Exercise text:
***
A control approach that limits what an AI agent can do by defining approved tools, destinations, and actions. It shifts the security focus from prompt safety alone to the specific execution paths an agent may use, which is where most operational damage occurs.

Expanded Definition

Capability-level governance is the practice of constraining an AI agent by the specific capabilities it is allowed to use, rather than trusting the prompt, model output, or user intent alone. In NHI and agentic AI security, that means defining approved tools, destinations, data scopes, and action types so the agent can only execute within a known boundary.

This approach is narrower than general policy management and more operational than prompt safety. It sits alongside identity, authorization, and runtime control: the agent may be authenticated, but still blocked from invoking a payment API, sending data to an unapproved endpoint, or escalating privileges through a tool chain. The concept aligns well with the governance emphasis in the NIST Cybersecurity Framework 2.0, although no single standard governs this yet and usage in the industry is still evolving.

Capability-level governance is often confused with prompt filtering or role assignment, but those controls do not reliably prevent tool misuse once the agent is executing. The most common misapplication is treating prompt approval as sufficient, which occurs when organisations fail to restrict the agent’s downstream tool permissions.

Examples and Use Cases

Implementing capability-level governance rigorously often introduces workflow friction, requiring organisations to weigh agent autonomy against the cost of tighter execution controls.

  • An IT support agent can reset passwords in a helpdesk system, but cannot read payroll records or export user directories.
***
Data in this exercise:

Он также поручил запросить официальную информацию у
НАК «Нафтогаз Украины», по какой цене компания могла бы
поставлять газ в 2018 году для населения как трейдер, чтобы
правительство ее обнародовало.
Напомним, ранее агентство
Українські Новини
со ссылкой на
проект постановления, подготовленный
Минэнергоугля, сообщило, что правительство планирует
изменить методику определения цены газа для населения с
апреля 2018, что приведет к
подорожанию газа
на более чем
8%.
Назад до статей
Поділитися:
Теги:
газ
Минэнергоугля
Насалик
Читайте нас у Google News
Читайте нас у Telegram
***
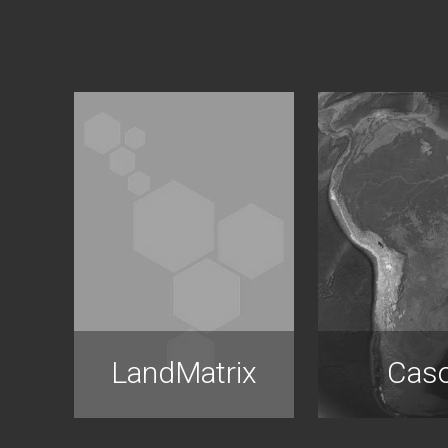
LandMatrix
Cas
***
Task set:
1) Return, unchanged, the part of the records that opens with the line containing "Он также поручил" and closes with the line containing "Читайте нас у Telegram", including both of those lines.
2) Take the text on capability-level governance for AI agents further, picking up right after its final sentence.

Answers by task:
1)
Он также поручил запросить официальную информацию у
НАК «Нафтогаз Украины», по какой цене компания могла бы
поставлять газ в 2018 году для населения как трейдер, чтобы
правительство ее обнародовало.
Напомним, ранее агентство
Українські Новини
со ссылкой на
проект постановления, подготовленный
Минэнергоугля, сообщило, что правительство планирует
изменить методику определения цены газа для населения с
апреля 2018, что приведет к
подорожанию газа
на более чем
8%.
Назад до статей
Поділитися:
Теги:
газ
Минэнергоугля
Насалик
Читайте нас у Google News
Читайте нас у Telegram

2)
  • A procurement agent can draft purchase requests, but can only submit to approved vendors and cannot change contract terms.
  • A data analysis agent can query a sanctioned warehouse, but cannot send results to external SaaS tools without explicit approval.
  • An engineering agent can open tickets and create pull requests, but cannot deploy to production without a separate release gate.
  • Capability planning should be informed by lifecycle and audit controls described in the Ultimate Guide to NHIs — Lifecycle Processes for Managing NHIs and by incident patterns in the State of Non-Human Identity Security.

In practice, teams also use capability catalogs to document which tools an agent may invoke, and they pair that list with just-in-time approvals for high-risk actions. The control model is strongest when each capability maps to an explicit business purpose, not a generic “productivity” label. For broader governance framing, the Top 10 NHI Issues remains a useful reference for prioritising where agent permissions become dangerous fastest.

Why It Matters in NHI Security

Capability-level governance matters because most harmful agent behavior is not caused by a single bad prompt, but by a valid identity exercising too much authority through approved tools. Once an agent can reach secrets, modify records, or trigger external transactions, the damage path is often indistinguishable from legitimate automation unless the capability boundary is enforced.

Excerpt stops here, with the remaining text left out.